C’est la fin d’un débat qui dure depuis des années en Indonésie : depuis le 20 mai dernier, relate Églises d’Asie, les citoyens indonésiens peuvent laisser un blanc en face de la rubrique « religion » de leur carte d’identité ou inscrire la religion de leur choix, y compris si celle-ci ne fait pas partie des six religions officiellement reconnues.
La mesure étant très sensible, précise Églises d’Asie, le ministre de l’Intérieur Tjahjo Kumolo a pris soin de rester sur un terrain technique pour justifier l’abrogation de cette obligation en la présentant comme étant de nature « administrative ». Il a expliqué que l’objectif recherché était de disposer d’informations précises pour les rites funéraires à observer en cas de décès. Et d’ajouter : « Il ne faut pas forcer les personnes, par exemple, à choisir l’islam si leur croyance ressemble aux enseignements islamiques mais ne correspond pas exactement à l’islam ; même chose pour quelqu’un qui croit à quelque chose qui est proche des enseignements du catholicisme mais qui n’est pas exactement la religion catholique. »
La mention obligatoire de la religion sur la carte d’identité n’a pas toujours eu cours en Indonésie, précise l’agence des Missions étrangères de Paris. Elle remonte au régime de l’Ordre Nouveau du président Suharto (1966-1998) et avait été instaurée alors que chaque Indonésien devait fournir la preuve qu’il n’était pas communiste : « Les communistes étant supposés athées, les Indonésiens, en indiquant sur leur carte d’identité, leur appartenance à l’une des cinq religions reconnues (islam, hindouisme, bouddhisme, protestantisme et catholicisme), montraient ainsi leur non-appartenance au communisme ». En janvier 2000, à titre de geste de considération envers la communauté sino-indonésienne, le confucianisme avait été ajouté à cette liste des religions officiellement reconnues. Il existait également une septième possibilité – inscrire l’intitulé « autre » à la rubrique « religion » – afin de permettre aux animistes de se doter d’une carte d’identité sans avoir à se reconnaître dans l’une ou l’autre des religions officiellement reconnues.
Depuis des années, cette obligation de mention de la religion – dont Églises d’Asie s’est régulièrement fait l’écho – était vivement critiquée par certains et ardemment défendue par d’autres.
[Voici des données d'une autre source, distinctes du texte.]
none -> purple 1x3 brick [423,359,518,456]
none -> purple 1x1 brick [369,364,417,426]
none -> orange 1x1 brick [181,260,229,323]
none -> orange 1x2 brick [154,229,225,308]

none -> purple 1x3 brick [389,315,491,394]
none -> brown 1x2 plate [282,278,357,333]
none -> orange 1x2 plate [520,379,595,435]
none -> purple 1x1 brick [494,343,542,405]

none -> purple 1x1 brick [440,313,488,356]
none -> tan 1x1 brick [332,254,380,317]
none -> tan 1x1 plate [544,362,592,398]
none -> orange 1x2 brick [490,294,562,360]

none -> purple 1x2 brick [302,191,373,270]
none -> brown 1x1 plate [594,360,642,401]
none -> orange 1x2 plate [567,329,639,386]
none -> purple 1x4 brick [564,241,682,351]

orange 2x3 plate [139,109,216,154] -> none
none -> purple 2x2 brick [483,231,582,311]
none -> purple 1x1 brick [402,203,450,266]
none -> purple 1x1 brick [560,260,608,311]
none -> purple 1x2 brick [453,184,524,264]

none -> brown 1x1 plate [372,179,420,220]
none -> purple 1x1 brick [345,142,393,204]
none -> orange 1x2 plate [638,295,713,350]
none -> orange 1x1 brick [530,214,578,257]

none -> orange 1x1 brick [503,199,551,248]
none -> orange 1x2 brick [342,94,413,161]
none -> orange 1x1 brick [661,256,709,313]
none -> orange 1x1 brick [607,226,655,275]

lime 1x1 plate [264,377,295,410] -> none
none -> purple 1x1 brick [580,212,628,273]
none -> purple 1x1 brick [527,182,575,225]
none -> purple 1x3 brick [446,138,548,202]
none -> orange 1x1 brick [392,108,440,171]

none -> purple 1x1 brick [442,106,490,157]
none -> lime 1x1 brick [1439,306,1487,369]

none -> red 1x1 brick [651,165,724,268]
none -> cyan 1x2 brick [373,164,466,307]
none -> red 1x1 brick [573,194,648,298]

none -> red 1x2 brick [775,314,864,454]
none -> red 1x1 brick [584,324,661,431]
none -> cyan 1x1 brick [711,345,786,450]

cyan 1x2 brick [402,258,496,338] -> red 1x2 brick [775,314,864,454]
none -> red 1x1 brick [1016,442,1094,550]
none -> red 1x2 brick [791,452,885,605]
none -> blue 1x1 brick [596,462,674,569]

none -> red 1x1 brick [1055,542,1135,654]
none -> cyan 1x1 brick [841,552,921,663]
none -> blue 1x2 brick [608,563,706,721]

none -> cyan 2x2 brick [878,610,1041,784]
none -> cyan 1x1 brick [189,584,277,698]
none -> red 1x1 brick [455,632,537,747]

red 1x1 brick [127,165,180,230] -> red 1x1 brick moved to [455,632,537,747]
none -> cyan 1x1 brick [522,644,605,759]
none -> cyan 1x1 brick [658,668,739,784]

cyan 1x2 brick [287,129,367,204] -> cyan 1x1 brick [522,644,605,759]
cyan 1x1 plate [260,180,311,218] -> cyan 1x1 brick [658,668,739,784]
Les opposants à cette obligation indiquaient que celle-ci conduisait les millions d’Indonésiens adeptes des cultes non reconnus officiellement à se déclarer musulmans, la religion dominante du pays, afin d’avoir accès à des emplois dans la fonction publique et à d’autres services dont ils sont souvent écartés (soins, éducation, etc.). Ils ajoutaient que les membres de communautés religieuses stigmatisées (comme certains chrétiens dans des régions fortement islamisées ou des minorités issues de l’islam) se trouvaient contraints à se déclarer musulmans pour échapper aux persécutions.
Pour les partisans de la mention de la religion, cette mesure était au contraire nécessaire car, elle permettait de « connaître la religion de chaque citoyen, ce qui permet d’être plus ouvert à la tolérance ». Pour d’autres, elle contribuait à empêcher de nombreuses illégalités, notamment les mariages interreligieux illégaux.
La portée de la mesure prise le 20 mai reste à définir, mais, selon les commentateurs indonésiens, elle ne pourra pas rester sans conséquences. Le recensement de 2010 indiquait que sur les 237 millions d’Indonésiens, 86% étaient musulmans, 6% protestants, 3 % catholiques et 2 % hindous. Et Églises d’Asie de conclure : « Étant donné le nombre supposé important de citoyens se déclarant musulmans depuis l’époque de Suharto par crainte de subir des violences ou des discriminations, la suppression de l’indication de la religion sur la carte d’identité pourrait redessiner le paysage religieux de l’Indonésie d’aujourd’hui, indiquait le Jakarta Post en décembre 2013 ».